エチレンとは、果物や野菜で作られるガスで、成熟と植物組織の老化を促進させる植物ホルモンの一つとして知られています。
果物を収穫したのち、保存したり運送したりするあいだに、鮮度が落ちてしまうことになるのは、このエチレンの発生と影響力が大きな原因といわれています。
したがって、このエチレンガスをうまく除去してやることができれば、果物、野菜、花き類の品質維持に役立ちます。
エチレンガスを除去する方法として、エチレン除去装置やエチレン除去剤(パック、シート)、エチレンガス吸着包材などを使用します。

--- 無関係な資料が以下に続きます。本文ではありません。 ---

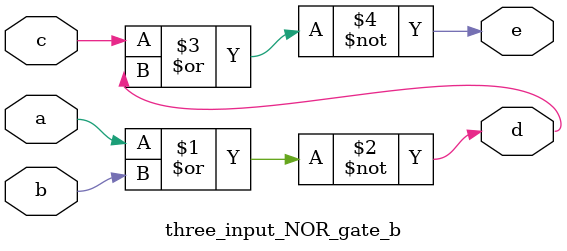
<source format=v>
`timescale 1ns / 1ps


module three_input_NOR_gate_b(
    input a, b, c,
    output d, e
    );
    assign d = ~(a|b);
    assign e = ~(c|d);
endmodule

</source>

エチレン除去装置は低温貯蔵庫などで、またエチレン除去剤は流通用段ボール内などのエチレンガスを除去するのに使われるのに対し、エチレン吸着包材は主に個包装でエチレンを除去するのに使われます。
エチレンガス除去剤としては、大谷石、ゼオライト、炭酸カルシウム、過マンガン酸カリウムなどが使われ、これをポリエチレンフィルムなどに練り込んだものがエチレン吸着フィルムです。
エチレン吸着フィルムの場合、フィルム包装内部のエチレンガスを除去して青果物の老化を防ぐだけでなく、包装内部の酸素と二酸化炭素濃度を特有のガス透過性によって適正に維持したり、青果物が蒸散する水分を包装内部に維持し、環境を高湿度で維持するなどの機能を持たせたりします。
最近ではエチレンガス除去剤として、竹表皮からエチレン酸化酵素を抽出してキチン・キトサンと組み合わせたものや、珊瑚の化石であるコーラルサンドを特殊加工したものなども登場しています。